The Nation and the Citizen
Although it is no longer systematically linked to the notion of community of culture, the representative system has historically appeared within the framework of national sovereignty. The Nation must therefore be understood here as a collective, the body of citizens, whose sole function is the exercise of sovereignty. This nation being an abstraction, its will can only be expressed by individuals who will speak in his name. This is one of the roles of elected representatives.
The citizen is an idealized form of the individual who is characterized by his abnegation, his absence of class prejudices. Deprived of selfishness, he is able to make a political choice based on the general interest, ignoring the personal advantages he could derive from it.

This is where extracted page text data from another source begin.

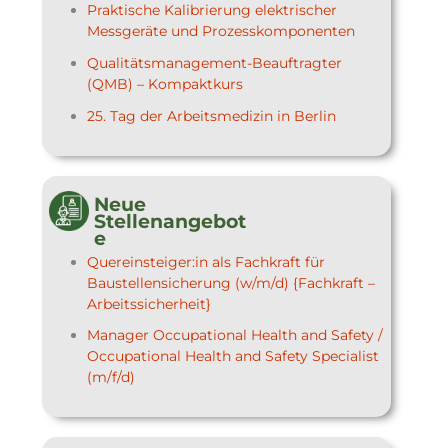
Praktische Kalibrierung elektrischer
Messgeräte und Prozesskomponenten
Qualitätsmanagement-Beauftragter
(QMB) – Kompaktkurs
25. Tag der Arbeitsmedizin in Berlin
Neue
Stellenangebot
e
Quereinsteiger:in als Fachkraft für
Baustellensicherung (w/m/d) {Fachkraft –
Arbeitssicherheit}
Manager Occupational Health and Safety /
Occupational Health and Safety Specialist
(m/f/d)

This traditional approach to national sovereignty results from the difficulty of perceiving the masses as autonomous beings, capable of taking their own destiny into their own hands.
Inability of people to govern themselves
Montesquieu: “As most citizens, who have enough sufficiency to elect, do not have enough to be elected; in the same way the people, who have enough capacity to be accountable for the management of others, are not able to manage by themselves”.
John Adams: “The idea that the people are the best guardian of their freedom is not true. He is the worst possible, he is not a keeper at all. He can not act, judge, think, or will.”
Emmanuel-Joseph Sieyès was an opponent of the theories of Jean-Jacques Rousseau, who spoke for direct democracy. Opposed to democracy in the literal sense of the term, Sieyes was also against universal suffrage, preferring the suffrage censitaire. This system of plutocratic inspiration was introduced in the French Constitution and prevailed until 1848.